1960s Yamaha G-50 Dianne Finch "Bird-art" Classical Guitar




There's nothing fancy about the guitar itself -- it's an all-laminate Japan-made Yamaha classical from the late 60s -- we can tell that the artwork is the main attraction. It was apparently painted by a "Dianne Finch" in 2002. Who is she? I don't know. She's a good painter, though -- at first I thought these birds and butterflies were decals at a glance. Nope! It's all paint and has a sealer coat sprayed over it.

Work included a heavy-duty fret level/dress (to get rid of apparent warp in the neck, for the most part) and a bit of bridge-modding to get the intonation better and the action right. It plays with "standard classical" (for my specs) height at 3/32" 12th fret height. It's got a full 26" scale length and while I wouldn't suggest this guitar for the avid classical musician, it does make a perfectly-decent folk and singing guitar.


Nice, huh?


The fretboard is a hunk of rosewood.



Bindings, purflings, and rosette are all "real" rather than decals or the like.

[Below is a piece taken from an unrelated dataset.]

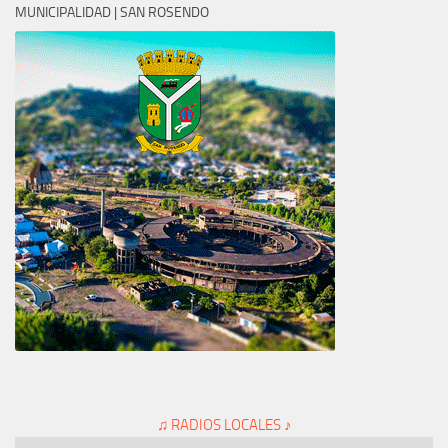
MUNICIPALIDAD | SAN ROSENDO
♫ RADIOS LOCALES ♪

The painted-black rosewood bridge needed its saddle lowered a bunch. It was also glued in the wrong place and so rather than recut the slot and make a new (low) saddle, I simply recut the bridge itself to make an "integrated saddle" like on many ukes. It's worked-out just fine.

Because of the low height of the saddle, however, this should be strung "uke style" or "Willie Nelson" style with balled-up ends an the back of the bridge/string retension bar area. This gives sufficient back-angle on the saddle for a clean sound.





While the top is laminate spruce, the back and sides are laminate maple.


One bank of tuners is original and the other isn't. I like the mismatched buttons, though, hee hee...



So, in conclusion: while this could've just ended-up a pretty wallhanger, I think it was worth the extra miles to put it back into playing shape.